None of us can avoid being hurt. We all say and do things that inflict emotional and physical pain on one another. This is an accepted fact of life. All you've got to do is see this demonstrated in a classroom of children: kids can be very cruel and often say the meanest things to each other. We've all got the potential to be this way...from children all the way to adults. We think it's our right to hold a certain position on something and, whether we intentionally hurt someone or not, it serves the other party right to apologize first...not us. They started the whole thing first; they have no right to be forgiven unless they apologize. In our minds, we think that what transpired was too painful to be forgotten and let go of. No grace given here, we say.
For most of my life, I would've denied that I had a problem with unforgiveness. I thought I dealt with offenses pretty well. My parents had demonstrated from my early years wheat forgiving others was all about, and I felt I had learned that lesson a long time ago. What I didn't realize was that forgiving only gets harder with time. To forgive a friend or sibling for taking your toy is one thing...but to forgive someone who betrayed you or said hurtful things against you or somebody you love...that takes the concept to a whole new level. A totally new type of grace is needed to forgive one who perhaps murdered a relative of yours, or who neglected your child, or who bullies your disabled sibling at school. Often, we find it harder to resist becoming angry, hateful, and resentful under these circumstances than under those we dealt with when we were little. It took me a long time to fully grasp the effect that my unwillingness to forgive was having on myself as well as others. When I became willing to be candid with myself regarding who I refused to forgive and why, I was shocked at how many names and situations came to mind. The anger stewed within me...because I had excused myself of any responsibility in these situations and was waiting for others to make the first move.
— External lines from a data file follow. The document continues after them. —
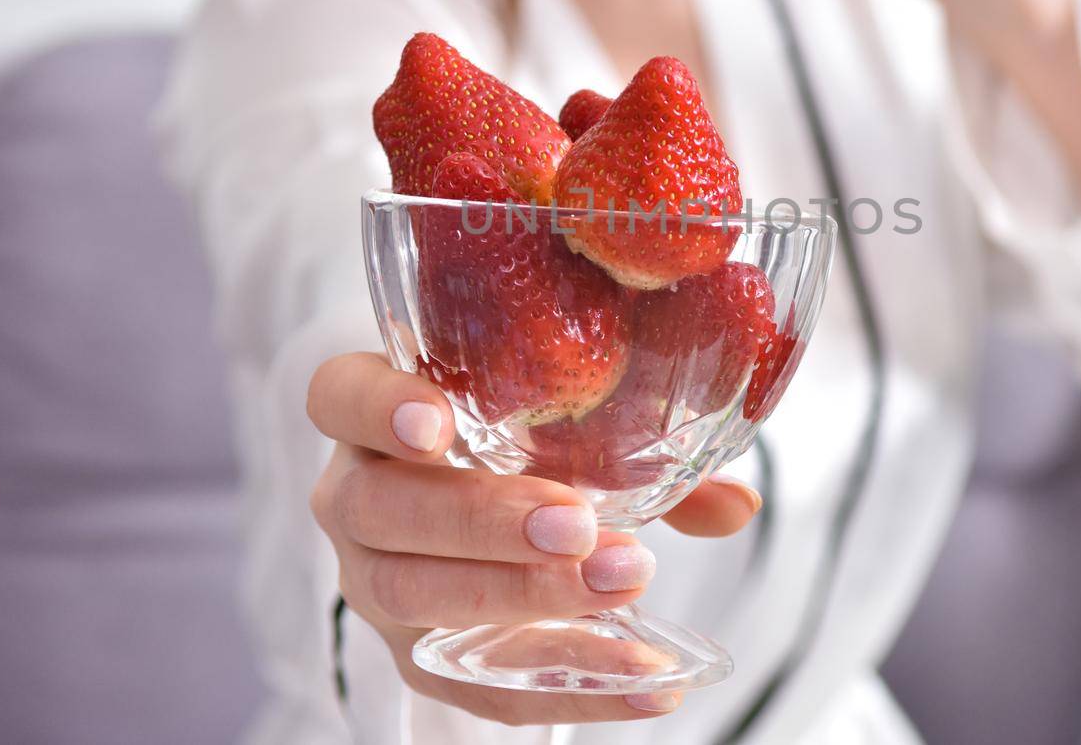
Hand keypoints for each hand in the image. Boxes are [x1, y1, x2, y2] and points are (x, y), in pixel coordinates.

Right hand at [307, 352, 761, 724]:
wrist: (471, 517)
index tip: (439, 424)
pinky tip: (646, 682)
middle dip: (483, 520)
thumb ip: (639, 451)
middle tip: (578, 526)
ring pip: (415, 596)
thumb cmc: (515, 444)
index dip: (379, 408)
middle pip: (384, 509)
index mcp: (376, 412)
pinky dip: (565, 684)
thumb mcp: (567, 425)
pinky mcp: (415, 654)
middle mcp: (356, 496)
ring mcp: (375, 581)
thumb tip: (738, 504)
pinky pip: (473, 682)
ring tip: (621, 588)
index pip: (341, 396)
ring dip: (522, 597)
The thing about forgiveness is that it dares us to do the unnatural. In many cases, it seems nearly impossible to extend grace to someone we feel does not deserve it. They hurt us, we think; what's a little hurt in return going to do to them?! Serves them right for the way they treated us! Sadly, many people take this so far as to try to even the score and to seek revenge on the offending party. Thus, the hatred and resentment is perpetuated...
I so clearly remember when God first began to walk me deeper into the chasm and reveal to me the shadows of my broken light - the darkness brought on partly by my resistance to the healing power of forgiveness. I didn't understand at the time how such a concept was even possible.
So often I asked God, Doesn't the offending party have to be the first to seek restoration?
How can I forgive when they've done nothing to seek it?
As the Voice of Truth answered through my disillusionment, the response left me both surprised and bewildered: forgiveness isn't so much for their benefit as it is for yours. Don't wait for them to release their hatred first...you go ahead and release yours.
While I took in this mind-blowing concept, it also struck me that I was far from being at a place where I could fully comprehend such an idea and put it into practice. I still wanted to know the reason behind why they weren't willing to change. But I also was constantly reminded that I was angry about it all...and the real issue was, could I change? Would I be the first to let go?